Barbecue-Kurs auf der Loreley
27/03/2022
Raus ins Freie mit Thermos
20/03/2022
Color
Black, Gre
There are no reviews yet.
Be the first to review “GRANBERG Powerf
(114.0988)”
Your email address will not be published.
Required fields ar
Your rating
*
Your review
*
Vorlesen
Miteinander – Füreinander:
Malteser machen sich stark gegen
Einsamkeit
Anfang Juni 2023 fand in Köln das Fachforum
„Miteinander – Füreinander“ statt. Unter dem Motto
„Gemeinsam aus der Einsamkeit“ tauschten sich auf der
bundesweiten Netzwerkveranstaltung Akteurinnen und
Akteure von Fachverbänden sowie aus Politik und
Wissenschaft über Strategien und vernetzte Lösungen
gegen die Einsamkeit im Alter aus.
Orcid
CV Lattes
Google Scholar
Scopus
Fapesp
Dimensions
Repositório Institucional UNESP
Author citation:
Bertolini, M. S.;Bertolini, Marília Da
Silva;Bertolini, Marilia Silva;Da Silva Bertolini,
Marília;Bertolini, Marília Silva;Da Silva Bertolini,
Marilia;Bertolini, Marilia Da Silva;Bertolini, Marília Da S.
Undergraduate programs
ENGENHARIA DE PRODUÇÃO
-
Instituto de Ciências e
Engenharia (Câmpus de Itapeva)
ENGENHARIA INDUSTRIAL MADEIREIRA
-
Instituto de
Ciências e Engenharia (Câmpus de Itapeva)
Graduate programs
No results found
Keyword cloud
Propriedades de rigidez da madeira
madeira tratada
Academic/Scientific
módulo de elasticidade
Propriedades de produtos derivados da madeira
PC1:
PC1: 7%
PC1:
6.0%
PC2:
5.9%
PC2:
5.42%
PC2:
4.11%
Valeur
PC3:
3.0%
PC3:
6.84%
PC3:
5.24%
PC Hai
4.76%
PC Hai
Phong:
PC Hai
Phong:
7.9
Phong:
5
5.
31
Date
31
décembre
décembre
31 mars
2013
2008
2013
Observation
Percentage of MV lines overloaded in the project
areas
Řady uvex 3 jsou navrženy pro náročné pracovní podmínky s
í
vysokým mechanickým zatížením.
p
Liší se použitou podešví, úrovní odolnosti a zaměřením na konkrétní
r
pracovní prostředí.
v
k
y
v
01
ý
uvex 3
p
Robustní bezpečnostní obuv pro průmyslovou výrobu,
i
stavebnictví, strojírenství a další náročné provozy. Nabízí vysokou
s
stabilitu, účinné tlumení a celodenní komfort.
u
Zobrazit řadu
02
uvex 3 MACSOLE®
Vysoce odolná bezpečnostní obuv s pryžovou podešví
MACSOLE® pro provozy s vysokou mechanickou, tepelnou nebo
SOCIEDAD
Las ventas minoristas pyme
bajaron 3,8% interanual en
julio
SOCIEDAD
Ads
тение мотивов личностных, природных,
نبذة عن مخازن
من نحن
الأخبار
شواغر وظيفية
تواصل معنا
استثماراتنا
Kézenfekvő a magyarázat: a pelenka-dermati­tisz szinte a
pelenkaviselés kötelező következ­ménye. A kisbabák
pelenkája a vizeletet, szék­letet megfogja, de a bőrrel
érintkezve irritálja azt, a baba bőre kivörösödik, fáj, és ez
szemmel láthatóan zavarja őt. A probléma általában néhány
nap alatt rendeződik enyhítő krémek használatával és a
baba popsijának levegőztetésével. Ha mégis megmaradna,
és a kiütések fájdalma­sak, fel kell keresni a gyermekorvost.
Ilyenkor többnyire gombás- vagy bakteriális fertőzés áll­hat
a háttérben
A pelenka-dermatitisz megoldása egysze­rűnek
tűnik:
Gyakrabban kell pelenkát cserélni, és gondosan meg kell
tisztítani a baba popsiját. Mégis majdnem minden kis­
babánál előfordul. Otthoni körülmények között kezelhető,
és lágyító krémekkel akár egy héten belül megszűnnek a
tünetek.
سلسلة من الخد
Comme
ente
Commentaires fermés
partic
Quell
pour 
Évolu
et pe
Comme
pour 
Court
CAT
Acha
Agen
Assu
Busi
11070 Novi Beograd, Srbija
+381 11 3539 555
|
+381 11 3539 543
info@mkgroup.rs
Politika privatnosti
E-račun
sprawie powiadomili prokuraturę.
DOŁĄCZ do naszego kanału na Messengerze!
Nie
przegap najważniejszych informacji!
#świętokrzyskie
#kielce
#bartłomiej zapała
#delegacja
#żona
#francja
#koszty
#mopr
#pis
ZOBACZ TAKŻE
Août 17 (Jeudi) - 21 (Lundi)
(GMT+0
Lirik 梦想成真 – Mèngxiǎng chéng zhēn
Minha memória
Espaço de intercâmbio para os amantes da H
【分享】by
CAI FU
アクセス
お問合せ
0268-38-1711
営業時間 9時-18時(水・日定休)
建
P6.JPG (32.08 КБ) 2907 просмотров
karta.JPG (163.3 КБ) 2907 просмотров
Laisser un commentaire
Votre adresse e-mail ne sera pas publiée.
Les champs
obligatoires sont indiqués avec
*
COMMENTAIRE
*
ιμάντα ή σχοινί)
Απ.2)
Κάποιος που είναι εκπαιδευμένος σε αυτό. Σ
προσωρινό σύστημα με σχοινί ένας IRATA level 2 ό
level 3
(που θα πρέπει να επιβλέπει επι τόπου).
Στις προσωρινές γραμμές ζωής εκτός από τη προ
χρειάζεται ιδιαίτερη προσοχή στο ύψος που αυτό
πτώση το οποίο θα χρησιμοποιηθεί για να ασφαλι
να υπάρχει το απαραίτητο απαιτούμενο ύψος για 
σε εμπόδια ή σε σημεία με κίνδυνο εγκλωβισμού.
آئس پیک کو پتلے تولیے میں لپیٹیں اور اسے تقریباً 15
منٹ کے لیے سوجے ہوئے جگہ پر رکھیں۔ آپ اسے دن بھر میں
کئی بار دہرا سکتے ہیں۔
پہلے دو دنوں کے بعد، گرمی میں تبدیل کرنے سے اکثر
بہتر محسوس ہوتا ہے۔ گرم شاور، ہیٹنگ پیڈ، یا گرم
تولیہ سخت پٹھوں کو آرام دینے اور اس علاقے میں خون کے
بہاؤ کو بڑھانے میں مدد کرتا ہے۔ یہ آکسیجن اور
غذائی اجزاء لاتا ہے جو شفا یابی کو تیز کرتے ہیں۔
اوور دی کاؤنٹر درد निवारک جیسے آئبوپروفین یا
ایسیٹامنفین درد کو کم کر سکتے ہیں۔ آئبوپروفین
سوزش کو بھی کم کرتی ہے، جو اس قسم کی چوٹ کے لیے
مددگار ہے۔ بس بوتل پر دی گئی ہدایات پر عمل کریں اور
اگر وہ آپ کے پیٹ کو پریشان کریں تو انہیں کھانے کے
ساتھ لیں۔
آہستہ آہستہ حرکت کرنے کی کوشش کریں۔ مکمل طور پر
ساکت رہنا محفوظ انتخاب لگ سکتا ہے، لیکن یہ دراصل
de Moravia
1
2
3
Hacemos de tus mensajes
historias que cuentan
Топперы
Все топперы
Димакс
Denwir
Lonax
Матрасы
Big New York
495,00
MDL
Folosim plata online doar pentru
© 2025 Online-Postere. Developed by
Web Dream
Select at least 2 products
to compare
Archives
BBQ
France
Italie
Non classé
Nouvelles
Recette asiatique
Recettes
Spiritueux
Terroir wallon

Problem details:
Copy every line of the records above, keeping each line the same as it appears.

Answer box:
Barbecue-Kurs auf der Loreley
27/03/2022
Raus ins Freie mit Thermos
20/03/2022
Color
Black, Gre
There are no reviews yet.
Be the first to review “GRANBERG Powerf
(114.0988)”
Your email address will not be published.
Required fields ar
Your rating
*
Your review
*
Vorlesen
Miteinander – Füreinander:
Malteser machen sich stark gegen
Einsamkeit
Anfang Juni 2023 fand in Köln das Fachforum
„Miteinander – Füreinander“ statt. Unter dem Motto
„Gemeinsam aus der Einsamkeit“ tauschten sich auf der
bundesweiten Netzwerkveranstaltung Akteurinnen und
Akteure von Fachverbänden sowie aus Politik und
Wissenschaft über Strategien und vernetzte Lösungen
gegen die Einsamkeit im Alter aus.
Orcid
CV Lattes
Google Scholar
Scopus
Fapesp
Dimensions
Repositório Institucional UNESP
Author citation:
Bertolini, M. S.;Bertolini, Marília Da
Silva;Bertolini, Marilia Silva;Da Silva Bertolini,
Marília;Bertolini, Marília Silva;Da Silva Bertolini,
Marilia;Bertolini, Marilia Da Silva;Bertolini, Marília Da S.
Undergraduate programs
ENGENHARIA DE PRODUÇÃO
-
Instituto de Ciências e
Engenharia (Câmpus de Itapeva)
ENGENHARIA INDUSTRIAL MADEIREIRA
-
Instituto de
Ciências e Engenharia (Câmpus de Itapeva)
Graduate programs
No results found
Keyword cloud
Propriedades de rigidez da madeira
madeira tratada
Academic/Scientific
módulo de elasticidade
Propriedades de produtos derivados da madeira
PC1:
PC1: 7%
PC1:
6.0%
PC2:
5.9%
PC2:
5.42%
PC2:
4.11%
Valeur
PC3:
3.0%
PC3:
6.84%
PC3:
5.24%
PC Hai
4.76%
PC Hai
Phong:
PC Hai
Phong:
7.9
Phong:
5
5.
31
Date
31
décembre
décembre
31 mars
2013
2008
2013
Observation
Percentage of MV lines overloaded in the project
areas
Řady uvex 3 jsou navrženy pro náročné pracovní podmínky s
í
vysokým mechanickým zatížením.
p
Liší se použitou podešví, úrovní odolnosti a zaměřením na konkrétní
r
pracovní prostředí.
v
k
y
v
01
ý
uvex 3
p
Robustní bezpečnostní obuv pro průmyslovou výrobu,
i
stavebnictví, strojírenství a další náročné provozy. Nabízí vysokou
s
stabilitu, účinné tlumení a celodenní komfort.
u
Zobrazit řadu
02
uvex 3 MACSOLE®
Vysoce odolná bezpečnostní obuv s pryžovou podešví
MACSOLE® pro provozy s vysokou mechanickou, tepelnou nebo
SOCIEDAD
Las ventas minoristas pyme
bajaron 3,8% interanual en
julio
SOCIEDAD
Ads
тение мотивов личностных, природных,
نبذة عن مخازن
من نحن
الأخبار
شواغر وظيفية
تواصل معنا
استثماراتنا
Kézenfekvő a magyarázat: a pelenka-dermati­tisz szinte a
pelenkaviselés kötelező következ­ménye. A kisbabák
pelenkája a vizeletet, szék­letet megfogja, de a bőrrel
érintkezve irritálja azt, a baba bőre kivörösödik, fáj, és ez
szemmel láthatóan zavarja őt. A probléma általában néhány
nap alatt rendeződik enyhítő krémek használatával és a
baba popsijának levegőztetésével. Ha mégis megmaradna,
és a kiütések fájdalma­sak, fel kell keresni a gyermekorvost.
Ilyenkor többnyire gombás- vagy bakteriális fertőzés áll­hat
a háttérben
A pelenka-dermatitisz megoldása egysze­rűnek
tűnik:
Gyakrabban kell pelenkát cserélni, és gondosan meg kell
tisztítani a baba popsiját. Mégis majdnem minden kis­
babánál előfordul. Otthoni körülmények között kezelhető,
és lágyító krémekkel akár egy héten belül megszűnnek a
tünetek.
سلسلة من الخد
Comme
ente
Commentaires fermés
partic
Quell
pour 
Évolu
et pe
Comme
pour 
Court
CAT
Acha
Agen
Assu
Busi
11070 Novi Beograd, Srbija
+381 11 3539 555
|
+381 11 3539 543
info@mkgroup.rs
Politika privatnosti
E-račun
sprawie powiadomili prokuraturę.
DOŁĄCZ do naszego kanału na Messengerze!
Nie
przegap najważniejszych informacji!
#świętokrzyskie
#kielce
#bartłomiej zapała
#delegacja
#żona
#francja
#koszty
#mopr
#pis
ZOBACZ TAKŻE
Août 17 (Jeudi) - 21 (Lundi)
(GMT+0
Lirik 梦想成真 – Mèngxiǎng chéng zhēn
Minha memória
Espaço de intercâmbio para os amantes da H
【分享】by
CAI FU
アクセス
お問合せ
0268-38-1711
営業時間 9時-18時(水・日定休)
建
P6.JPG (32.08 КБ) 2907 просмотров
karta.JPG (163.3 КБ) 2907 просмотров
Laisser un commentaire
Votre adresse e-mail ne sera pas publiée.
Les champs
obligatoires sont indiqués avec
*
COMMENTAIRE
*
ιμάντα ή σχοινί)
Απ.2)
Κάποιος που είναι εκπαιδευμένος σε αυτό. Σ
προσωρινό σύστημα με σχοινί ένας IRATA level 2 ό
level 3
(που θα πρέπει να επιβλέπει επι τόπου).
Στις προσωρινές γραμμές ζωής εκτός από τη προ
χρειάζεται ιδιαίτερη προσοχή στο ύψος που αυτό
πτώση το οποίο θα χρησιμοποιηθεί για να ασφαλι
να υπάρχει το απαραίτητο απαιτούμενο ύψος για 
σε εμπόδια ή σε σημεία με κίνδυνο εγκλωβισμού.
آئس پیک کو پتلے تولیے میں لپیٹیں اور اسے تقریباً 15
منٹ کے لیے سوجے ہوئے جگہ پر رکھیں۔ آپ اسے دن بھر میں
کئی بار دہرا سکتے ہیں۔
پہلے دو دنوں کے بعد، گرمی میں تبدیل کرنے سے اکثر
بہتر محسوس ہوتا ہے۔ گرم شاور، ہیٹنگ پیڈ، یا گرم
تولیہ سخت پٹھوں کو آرام دینے اور اس علاقے میں خون کے
بہاؤ کو بڑھانے میں مدد کرتا ہے۔ یہ آکسیجن اور
غذائی اجزاء لاتا ہے جو شفا یابی کو تیز کرتے ہیں۔
اوور دی کاؤنٹر درد निवारک جیسے آئبوپروفین یا
ایسیٹامنفین درد کو کم کر سکتے ہیں۔ آئبوپروفین
سوزش کو بھی کم کرتی ہے، جو اس قسم کی چوٹ کے لیے
مددگار ہے۔ بس بوتل پر دی گئی ہدایات پر عمل کریں اور
اگر وہ آپ کے پیٹ کو پریشان کریں تو انہیں کھانے کے
ساتھ لیں۔
آہستہ آہستہ حرکت کرنے کی کوشش کریں۔ مکمل طور پر
ساکت رہنا محفوظ انتخاب لگ سکتا ہے، لیکن یہ دراصل
de Moravia
1
2
3
Hacemos de tus mensajes
historias que cuentan
Топперы
Все топперы
Димакс
Denwir
Lonax
Матрасы
Big New York
495,00
MDL
Folosim plata online doar pentru
© 2025 Online-Postere. Developed by
Web Dream
Select at least 2 products
to compare
Archives
BBQ
France
Italie
Non classé
Nouvelles
Recette asiatique
Recettes
Spiritueux
Terroir wallon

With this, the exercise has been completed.